Comparison of the description in Matthew and Daniel with the passage in Luke yields differences, which prove that they are two separate events. In the a.d. 70 destruction of Jerusalem there was (1) no image set up in the holy place. (2) No worship of the image was required. (3) No three-and-a-half year period of time between that event and the coming of Christ. This is especially true since the destruction of Jerusalem occurred at the end of the siege by Rome. It was over in a matter of days. By the time the Romans had actually desecrated the temple in a.d. 70, it was too late for anyone in the city to flee. (4)
No image came to life and beckoned men to worship it.

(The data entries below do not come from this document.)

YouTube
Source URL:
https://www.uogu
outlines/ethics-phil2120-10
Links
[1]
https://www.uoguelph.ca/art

Josephus tells us that Titus did not want the Temple burned. However, the Roman solders were so upset with the Jews that they disobeyed his orders and burned the temple anyway. All Titus was able to do was to go in and tour the holy place shortly before it burned. This does not agree with the biblical picture of the image to be set up on the altar in the middle of Daniel’s seventieth week, resulting in cessation of the regular sacrifice and a rival worship system set up in its place for three-and-a-half years.

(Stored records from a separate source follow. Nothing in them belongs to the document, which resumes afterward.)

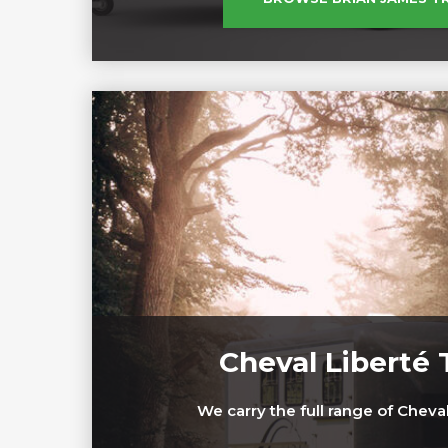
Cheval Liberté T
We carry the full range of Cheval 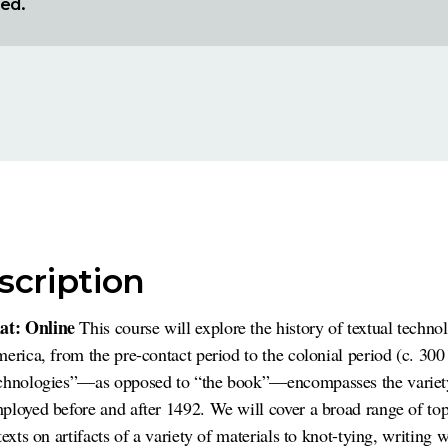
red.
scription
at: Online
This course will explore the history of textual techno
merica, from the pre-contact period to the colonial period (c. 3
echnologies”—as opposed to “the book”—encompasses the variet
ployed before and after 1492. We will cover a broad range of top
exts on artifacts of a variety of materials to knot-tying, writing 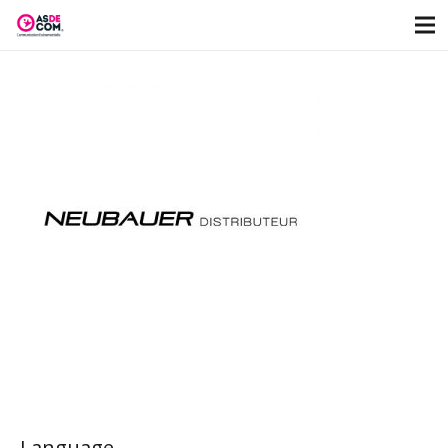
Language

If the abomination of desolation spoken of by Daniel 9:27 and 12:11 is foreshadowed by Antiochus Epiphanes (11:31), it would be best to say it is a desecration carried out by a person who sacrilegiously uses the Temple to promote the worship of a god other than Jehovah. This is what is anticipated in 2 Thessalonians 2. According to Matthew 24 neither the city nor the temple are destroyed, and thus the two situations stand in sharp contrast. The Luke 21:20-24 reference does record the “days of vengeance” which befell Jerusalem. Luke shifts from the a.d. 70 destruction of Jerusalem in 21:20-24, to the second coming of Christ in 21:25-28, he tells them in verse 28 to “straighten up and lift up your heads, because your redemption is drawing near.” This is the language of deliverance from the threat of the nations, not destruction. This language of deliverance is reflected in Zechariah 12- 14. These three chapters include three important factors: (1) Jerusalem surrounded by the nations who are seeking to destroy it (12:2-9; 14:2-7). (2) The Lord will fight for Israel and Jerusalem and defeat the nations who have come up to lay siege against the city (14:1-8). (3) At this same time, the Lord will also save Israel from her sins and she will accept Him as their Messiah (12:9-14).